Some are already talking about the future of cloud computing, in view of this well publicized outage. The fact, though, is that the alternative, building and maintaining your own infrastructure, besides being expensive, is susceptible to the same types of outages as that suffered by Amazon. For many small and medium companies, a cloud solution offers a lot more bang for their buck, both in terms of money spent for building and maintaining the IT infrastructure, as well as the deployment time.
Companies can continue with their current and future cloud outsourcing plans, but they must place more emphasis on disaster recovery and contingency plans. Companies should focus on drawing up stronger service level agreements (SLAs) with the cloud providers, with provisions whereby the cloud service provider compensates companies for failure to keep up with the SLA. Although, Amazon is the news currently because of this massive outage, other prominent cloud providers such as Rackspace have also experienced major outages not too long ago.
Although everyone is looking at Amazon right now, it’s the companies who’re using the Amazon cloud service that are really responsible for the ultimate effect of the outage on their business. These companies simply didn’t have a real disaster recovery strategy, by not maintaining an alternative location from where they could’ve resumed their services, when the primary services failed due to Amazon’s outage. It’s noteworthy that Amazon commits itself to a 99.5 uptime in its SLAs- thus, they are still in compliance with their SLAs. If a company needs a 100% uptime, they must establish a true disaster recovery solution by implementing redundant data architecture to protect them against a system downtime such as what occurred here. Fortunately, setting up a true disaster recovery solution in the cloud is just as easy as setting up the primary service – you just have to pony up additional money.
One thought on “The Amazon cloud outage and the future of Cloud Computing”

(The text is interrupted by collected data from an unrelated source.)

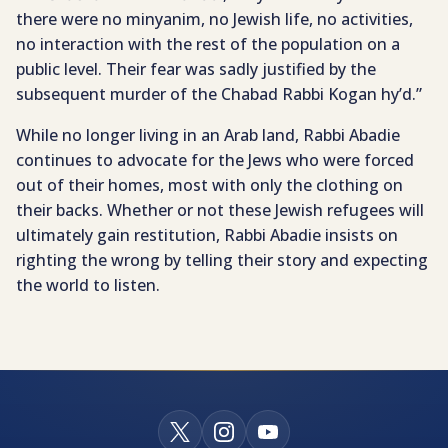
there were no minyanim, no Jewish life, no activities,
no interaction with the rest of the population on a
public level. Their fear was sadly justified by the
subsequent murder of the Chabad Rabbi Kogan hy’d.”
While no longer living in an Arab land, Rabbi Abadie
continues to advocate for the Jews who were forced
out of their homes, most with only the clothing on
their backs. Whether or not these Jewish refugees will
ultimately gain restitution, Rabbi Abadie insists on
righting the wrong by telling their story and expecting
the world to listen.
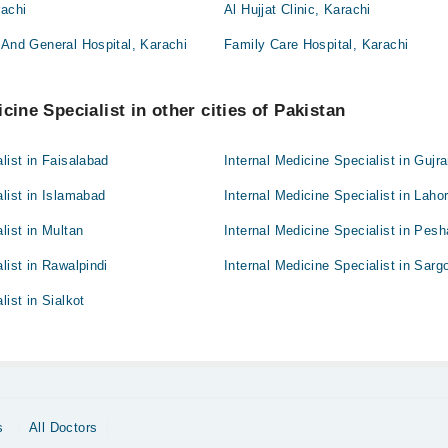
rachi
Al Hujjat Clinic, Karachi
 And General Hospital, Karachi
Family Care Hospital, Karachi
cine Specialist in other cities of Pakistan
list in Faisalabad
Internal Medicine Specialist in Gujr
alist in Islamabad
Internal Medicine Specialist in Laho
list in Multan
Internal Medicine Specialist in Pes
list in Rawalpindi
Internal Medicine Specialist in Sarg
list in Sialkot
s
All Doctors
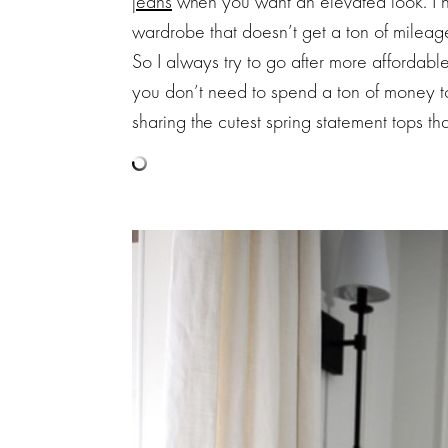
jeans
when you want an elevated look. I ha
wardrobe that doesn’t get a ton of mileag
So I always try to go after more affordable
you don’t need to spend a ton of money t
sharing the cutest spring statement tops th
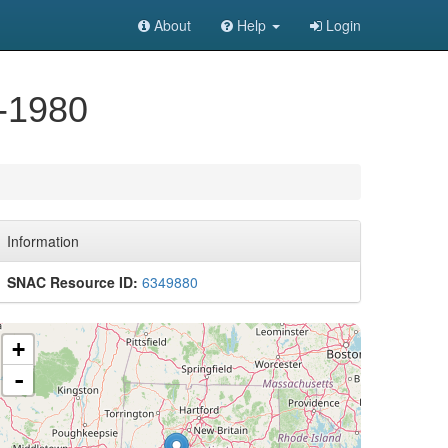
About
Help
Login
6-1980
Information
SNAC Resource ID:
6349880
+
-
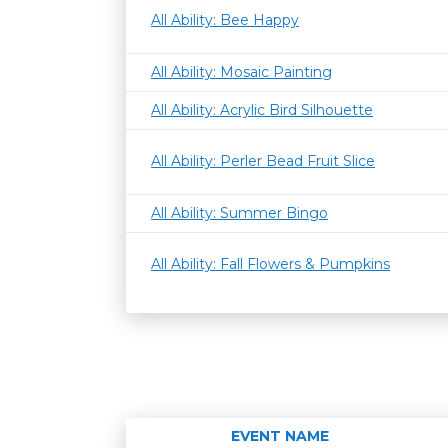
All Ability: Bee Happy
All Ability: Mosaic Painting
All Ability: Acrylic Bird Silhouette
All Ability: Perler Bead Fruit Slice
All Ability: Summer Bingo
All Ability: Fall Flowers & Pumpkins
EVENT NAME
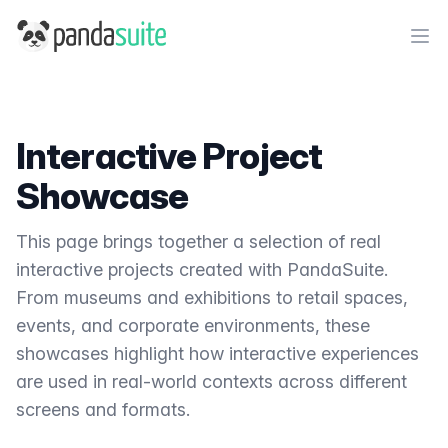
PandaSuite
Ope
Interactive Project
Showcase
This page brings together a selection of real
interactive projects created with PandaSuite.
From museums and exhibitions to retail spaces,
events, and corporate environments, these
showcases highlight how interactive experiences
are used in real-world contexts across different
screens and formats.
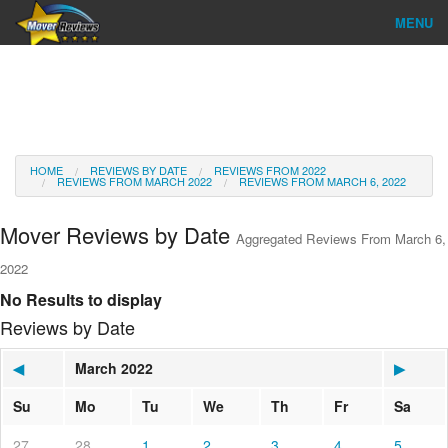
MENU
Find Company
Ratings & Reports
Reviews
HOME
REVIEWS BY DATE
REVIEWS FROM 2022
REVIEWS FROM MARCH 2022
REVIEWS FROM MARCH 6, 2022
About Us
Mover Reviews by Date
Aggregated Reviews From March 6,
Go
2022
No Results to display
Reviews by Date
◀
March 2022
▶
Su
Mo
Tu
We
Th
Fr
Sa
27
28
1
2
3
4
5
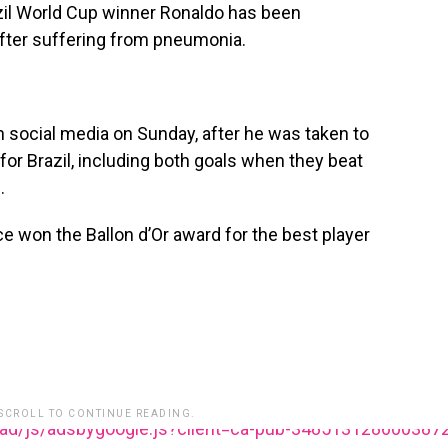
il World Cup winner Ronaldo has been
after suffering from pneumonia.
n social media on Sunday, after he was taken to
for Brazil, including both goals when they beat
.
e won the Ballon d’Or award for the best player
 SCROLL TO CONTINUE READING.
ead/js/adsbygoogle.js?client=ca-pub-348513128600387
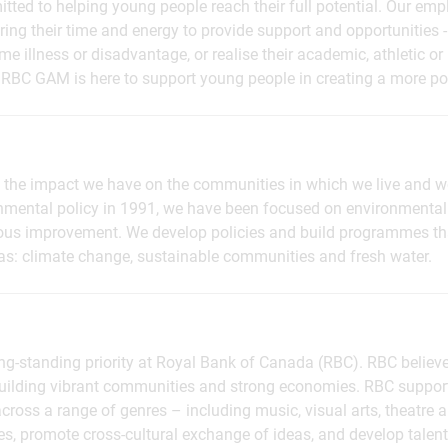
ed to helping young people reach their full potential. Our emp
ing their time and energy to provide support and opportunities - 
e illness or disadvantage, or realise their academic, athletic or
 RBC GAM is here to support young people in creating a more pos
the impact we have on the communities in which we live and w
ronmental policy in 1991, we have been focused on environmental
s improvement. We develop policies and build programmes tha
reas: climate change, sustainable communities and fresh water.
long-standing priority at Royal Bank of Canada (RBC). RBC believe
 building vibrant communities and strong economies. RBC suppor
cross a range of genres – including music, visual arts, theatre a
es, promote cross-cultural exchange of ideas, and develop tale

I read the story from Amazon attributing the outage to human error during a network capacity upgrade; just another example that no technology can truly be capable of 100% uptime. With that said I am sure there will be safeguards in place by Amazon to prevent that particular occurrence again thus strengthening the network. As with any technology combined with human interaction there is always the possibility of something going wrong. I read a subsequent story that Amazon is making good on the outage with a client credit to some degree, I imagine these larger companies that depend on cloud technology will take a strong look at contingency plans for disaster recovery in the future, and you can never be too safe.